La fronde contre la réforme des rythmes scolaires continue. Après la gronde des animateurs mardi à Paris, place à la colère des enseignants dans plusieurs villes de France ce mercredi. A l'appel du SNUipp-FSU (Syndicat national unitaire des instituteurs et professeurs des écoles et PEGC), 32% des enseignants de primaire et de maternelle ont fait grève ce matin dans 13 départements, selon les chiffres communiqués par le syndicat. Dans la plupart des établissements concernés, des collectifs de parents mécontents (voir encadré), des animateurs ainsi que des membres du personnel Atsem (Agents spécialisés des écoles maternelles), se sont joints à la mobilisation.

Tous protestent contre le passage à la semaine de 4,5 jours au lieu de 4, mais aussi contre la journée de «récupération» instaurée ce mercredi par l'Education nationale pour compenser le lundi 2 septembre, jour de «pré-rentrée» lors de laquelle les enfants n'ont pas eu cours. Le ministère a souhaité la reporter à ce mercredi afin que les élèves bénificient bien des 36 semaines de classe prévues dans le calendrier scolaire.

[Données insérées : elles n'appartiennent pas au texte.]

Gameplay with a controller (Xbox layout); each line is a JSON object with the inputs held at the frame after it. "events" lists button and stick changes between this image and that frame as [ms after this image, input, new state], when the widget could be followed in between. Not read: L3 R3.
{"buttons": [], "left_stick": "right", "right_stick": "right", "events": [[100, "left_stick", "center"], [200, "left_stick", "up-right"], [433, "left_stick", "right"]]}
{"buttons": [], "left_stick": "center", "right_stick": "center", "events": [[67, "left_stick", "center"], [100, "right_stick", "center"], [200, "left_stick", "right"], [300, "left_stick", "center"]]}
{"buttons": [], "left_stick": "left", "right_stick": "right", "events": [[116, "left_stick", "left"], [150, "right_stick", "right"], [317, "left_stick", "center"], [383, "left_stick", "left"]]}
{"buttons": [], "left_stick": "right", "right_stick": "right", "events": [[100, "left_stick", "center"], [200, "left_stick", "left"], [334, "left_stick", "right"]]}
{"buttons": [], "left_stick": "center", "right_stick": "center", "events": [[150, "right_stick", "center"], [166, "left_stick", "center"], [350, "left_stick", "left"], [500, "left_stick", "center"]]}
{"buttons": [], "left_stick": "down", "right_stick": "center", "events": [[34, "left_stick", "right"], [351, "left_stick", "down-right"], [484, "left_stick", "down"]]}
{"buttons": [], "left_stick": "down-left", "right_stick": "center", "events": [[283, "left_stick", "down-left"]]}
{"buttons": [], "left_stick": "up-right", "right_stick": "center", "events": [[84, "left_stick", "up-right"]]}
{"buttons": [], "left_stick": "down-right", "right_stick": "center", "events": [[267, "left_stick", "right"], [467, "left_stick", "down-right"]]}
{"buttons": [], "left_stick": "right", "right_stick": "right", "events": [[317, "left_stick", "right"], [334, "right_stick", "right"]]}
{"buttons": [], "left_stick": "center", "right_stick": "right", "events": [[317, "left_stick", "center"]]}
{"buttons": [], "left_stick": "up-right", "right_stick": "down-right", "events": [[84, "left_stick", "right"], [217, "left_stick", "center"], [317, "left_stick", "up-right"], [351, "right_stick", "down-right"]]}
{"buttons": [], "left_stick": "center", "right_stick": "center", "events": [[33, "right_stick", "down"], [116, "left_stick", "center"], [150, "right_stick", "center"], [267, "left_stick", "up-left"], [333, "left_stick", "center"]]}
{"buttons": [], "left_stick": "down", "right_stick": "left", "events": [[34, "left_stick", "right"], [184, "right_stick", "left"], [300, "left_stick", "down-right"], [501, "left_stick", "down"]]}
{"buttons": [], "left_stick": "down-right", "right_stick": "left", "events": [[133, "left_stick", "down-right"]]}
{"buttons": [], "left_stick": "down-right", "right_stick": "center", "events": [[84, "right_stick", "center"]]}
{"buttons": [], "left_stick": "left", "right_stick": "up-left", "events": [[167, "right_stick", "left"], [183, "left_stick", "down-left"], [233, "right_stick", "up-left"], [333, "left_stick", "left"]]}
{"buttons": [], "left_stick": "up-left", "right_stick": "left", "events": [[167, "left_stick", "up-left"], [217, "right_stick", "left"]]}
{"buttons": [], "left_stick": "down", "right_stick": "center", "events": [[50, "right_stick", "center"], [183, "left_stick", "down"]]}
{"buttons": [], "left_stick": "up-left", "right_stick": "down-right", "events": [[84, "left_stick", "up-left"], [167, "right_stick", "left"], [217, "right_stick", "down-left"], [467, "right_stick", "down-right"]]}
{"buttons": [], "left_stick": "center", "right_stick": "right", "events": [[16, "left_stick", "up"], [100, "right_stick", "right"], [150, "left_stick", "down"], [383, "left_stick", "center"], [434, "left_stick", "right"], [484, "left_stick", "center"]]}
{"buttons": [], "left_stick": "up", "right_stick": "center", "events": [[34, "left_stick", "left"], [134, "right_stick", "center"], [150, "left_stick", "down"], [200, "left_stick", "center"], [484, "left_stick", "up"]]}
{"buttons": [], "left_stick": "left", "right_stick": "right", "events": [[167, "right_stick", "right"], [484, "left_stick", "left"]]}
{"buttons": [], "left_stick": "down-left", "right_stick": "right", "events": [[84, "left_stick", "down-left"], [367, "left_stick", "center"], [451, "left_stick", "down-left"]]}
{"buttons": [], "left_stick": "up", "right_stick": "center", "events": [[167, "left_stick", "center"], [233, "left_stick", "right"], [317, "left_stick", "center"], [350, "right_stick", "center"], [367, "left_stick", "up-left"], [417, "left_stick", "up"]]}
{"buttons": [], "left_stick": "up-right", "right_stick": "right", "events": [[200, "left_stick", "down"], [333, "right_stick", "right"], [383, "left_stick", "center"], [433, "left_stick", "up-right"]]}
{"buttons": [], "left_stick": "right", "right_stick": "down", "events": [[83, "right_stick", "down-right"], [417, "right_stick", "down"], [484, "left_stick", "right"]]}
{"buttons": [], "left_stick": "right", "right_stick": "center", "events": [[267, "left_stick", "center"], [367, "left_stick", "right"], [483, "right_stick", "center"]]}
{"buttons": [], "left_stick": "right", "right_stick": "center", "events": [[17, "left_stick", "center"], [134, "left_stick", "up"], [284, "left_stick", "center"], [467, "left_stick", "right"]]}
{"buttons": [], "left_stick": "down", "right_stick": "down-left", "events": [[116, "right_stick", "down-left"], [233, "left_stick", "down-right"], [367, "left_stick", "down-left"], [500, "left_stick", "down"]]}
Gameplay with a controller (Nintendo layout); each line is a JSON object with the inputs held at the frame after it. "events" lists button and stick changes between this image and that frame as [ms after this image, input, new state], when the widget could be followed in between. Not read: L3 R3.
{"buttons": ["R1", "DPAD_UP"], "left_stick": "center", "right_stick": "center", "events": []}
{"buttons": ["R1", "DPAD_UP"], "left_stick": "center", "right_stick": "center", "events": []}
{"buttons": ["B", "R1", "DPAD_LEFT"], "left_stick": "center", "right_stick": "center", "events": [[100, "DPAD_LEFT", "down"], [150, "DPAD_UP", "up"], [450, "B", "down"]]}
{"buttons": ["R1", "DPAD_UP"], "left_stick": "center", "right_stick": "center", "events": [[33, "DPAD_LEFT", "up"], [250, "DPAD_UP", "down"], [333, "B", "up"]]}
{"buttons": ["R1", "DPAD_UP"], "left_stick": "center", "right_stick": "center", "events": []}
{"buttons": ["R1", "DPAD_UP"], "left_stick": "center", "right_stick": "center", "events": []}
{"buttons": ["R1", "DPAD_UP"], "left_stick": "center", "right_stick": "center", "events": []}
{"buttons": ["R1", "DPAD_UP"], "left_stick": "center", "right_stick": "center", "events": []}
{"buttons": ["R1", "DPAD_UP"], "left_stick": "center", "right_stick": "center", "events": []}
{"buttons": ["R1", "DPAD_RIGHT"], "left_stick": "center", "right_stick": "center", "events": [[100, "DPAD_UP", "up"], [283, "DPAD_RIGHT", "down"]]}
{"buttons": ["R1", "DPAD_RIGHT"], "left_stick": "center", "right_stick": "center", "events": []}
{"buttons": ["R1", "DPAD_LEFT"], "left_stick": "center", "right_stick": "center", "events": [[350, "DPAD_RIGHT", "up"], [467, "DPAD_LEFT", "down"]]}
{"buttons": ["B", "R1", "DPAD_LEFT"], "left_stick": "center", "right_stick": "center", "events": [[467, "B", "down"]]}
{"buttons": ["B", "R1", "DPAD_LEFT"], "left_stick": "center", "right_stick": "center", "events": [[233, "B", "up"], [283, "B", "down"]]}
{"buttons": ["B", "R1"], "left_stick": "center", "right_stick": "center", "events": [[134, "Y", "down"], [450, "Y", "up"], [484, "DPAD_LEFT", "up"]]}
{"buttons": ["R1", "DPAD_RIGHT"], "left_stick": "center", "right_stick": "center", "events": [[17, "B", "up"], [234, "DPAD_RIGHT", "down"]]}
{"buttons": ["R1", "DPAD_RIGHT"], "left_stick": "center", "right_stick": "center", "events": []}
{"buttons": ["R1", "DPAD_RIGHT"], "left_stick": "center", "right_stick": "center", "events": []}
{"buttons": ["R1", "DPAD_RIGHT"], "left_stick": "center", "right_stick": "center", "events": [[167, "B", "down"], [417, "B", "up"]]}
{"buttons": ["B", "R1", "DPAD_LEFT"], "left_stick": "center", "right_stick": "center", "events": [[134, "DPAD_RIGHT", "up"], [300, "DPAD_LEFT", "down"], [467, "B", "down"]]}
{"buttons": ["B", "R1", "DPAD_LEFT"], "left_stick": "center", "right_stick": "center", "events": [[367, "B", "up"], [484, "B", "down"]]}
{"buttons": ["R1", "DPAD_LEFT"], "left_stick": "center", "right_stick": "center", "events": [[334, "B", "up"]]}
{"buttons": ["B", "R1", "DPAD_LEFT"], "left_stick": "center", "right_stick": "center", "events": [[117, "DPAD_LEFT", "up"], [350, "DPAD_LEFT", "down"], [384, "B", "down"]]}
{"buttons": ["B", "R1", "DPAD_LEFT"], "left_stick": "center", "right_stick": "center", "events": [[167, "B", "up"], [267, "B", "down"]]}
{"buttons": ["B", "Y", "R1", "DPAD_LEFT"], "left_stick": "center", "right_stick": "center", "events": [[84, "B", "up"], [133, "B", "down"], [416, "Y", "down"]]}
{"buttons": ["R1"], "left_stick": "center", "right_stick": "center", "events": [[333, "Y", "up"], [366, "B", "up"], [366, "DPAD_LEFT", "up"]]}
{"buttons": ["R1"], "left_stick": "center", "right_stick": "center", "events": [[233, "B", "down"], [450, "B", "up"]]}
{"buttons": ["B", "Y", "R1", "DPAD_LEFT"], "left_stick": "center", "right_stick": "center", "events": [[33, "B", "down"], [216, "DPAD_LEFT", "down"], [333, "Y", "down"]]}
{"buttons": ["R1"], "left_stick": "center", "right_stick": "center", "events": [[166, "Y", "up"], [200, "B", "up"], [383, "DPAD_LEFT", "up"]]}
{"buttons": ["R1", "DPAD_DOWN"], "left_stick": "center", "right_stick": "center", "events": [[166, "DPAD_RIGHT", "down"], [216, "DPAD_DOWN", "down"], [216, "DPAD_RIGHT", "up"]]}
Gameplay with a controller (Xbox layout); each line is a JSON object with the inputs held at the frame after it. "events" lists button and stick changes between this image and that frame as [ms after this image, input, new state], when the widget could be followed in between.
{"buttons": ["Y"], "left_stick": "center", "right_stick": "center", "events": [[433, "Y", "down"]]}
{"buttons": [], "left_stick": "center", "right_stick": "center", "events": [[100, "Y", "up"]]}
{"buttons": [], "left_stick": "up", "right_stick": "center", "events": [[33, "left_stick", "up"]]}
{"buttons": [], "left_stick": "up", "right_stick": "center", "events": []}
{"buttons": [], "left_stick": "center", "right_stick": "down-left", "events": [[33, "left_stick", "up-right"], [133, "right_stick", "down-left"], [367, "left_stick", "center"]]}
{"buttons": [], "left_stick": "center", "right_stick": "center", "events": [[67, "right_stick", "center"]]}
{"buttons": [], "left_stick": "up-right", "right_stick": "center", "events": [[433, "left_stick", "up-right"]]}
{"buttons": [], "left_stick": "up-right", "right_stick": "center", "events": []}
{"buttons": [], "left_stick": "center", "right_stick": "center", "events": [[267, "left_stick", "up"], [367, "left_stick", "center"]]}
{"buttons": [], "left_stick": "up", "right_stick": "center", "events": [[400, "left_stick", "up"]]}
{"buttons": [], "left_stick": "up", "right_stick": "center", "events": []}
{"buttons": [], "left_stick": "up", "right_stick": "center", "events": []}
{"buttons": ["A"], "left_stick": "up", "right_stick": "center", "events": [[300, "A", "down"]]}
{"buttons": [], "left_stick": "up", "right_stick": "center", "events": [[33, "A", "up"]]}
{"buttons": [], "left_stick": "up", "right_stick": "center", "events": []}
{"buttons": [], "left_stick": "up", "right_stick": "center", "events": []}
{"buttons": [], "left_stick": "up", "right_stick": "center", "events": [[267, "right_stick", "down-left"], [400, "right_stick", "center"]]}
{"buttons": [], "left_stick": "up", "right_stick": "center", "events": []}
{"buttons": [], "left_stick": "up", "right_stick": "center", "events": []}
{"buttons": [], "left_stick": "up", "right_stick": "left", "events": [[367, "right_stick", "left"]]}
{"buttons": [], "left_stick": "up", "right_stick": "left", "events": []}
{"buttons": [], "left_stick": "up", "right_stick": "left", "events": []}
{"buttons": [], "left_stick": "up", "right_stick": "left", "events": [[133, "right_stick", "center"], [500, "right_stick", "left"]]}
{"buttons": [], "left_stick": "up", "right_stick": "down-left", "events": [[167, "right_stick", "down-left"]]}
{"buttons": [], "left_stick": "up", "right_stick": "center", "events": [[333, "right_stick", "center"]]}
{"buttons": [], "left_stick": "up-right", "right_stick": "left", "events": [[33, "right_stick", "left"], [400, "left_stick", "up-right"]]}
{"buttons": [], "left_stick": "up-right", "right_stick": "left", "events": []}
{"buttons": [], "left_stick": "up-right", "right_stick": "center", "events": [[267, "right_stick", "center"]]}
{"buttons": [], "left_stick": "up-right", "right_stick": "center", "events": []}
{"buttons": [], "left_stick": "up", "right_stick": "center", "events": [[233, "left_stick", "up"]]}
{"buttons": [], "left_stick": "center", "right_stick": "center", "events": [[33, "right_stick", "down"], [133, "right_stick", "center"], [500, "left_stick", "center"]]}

Obligés de rattraper le lundi de la rentrée

Concrètement, ils auront cours toute la journée dans les établissements qui sont restés à la semaine de 4 jours et où le mercredi est censé être un jour de repos. Dans les écoles passées à la semaine de 4,5 jours et où il y a désormais cours le mercredi matin, les élèves devront revenir l'après-midi pour rattraper une demi-journée. L'autre demi-journée, ils la rattraperont l'après-midi du mercredi 11 juin.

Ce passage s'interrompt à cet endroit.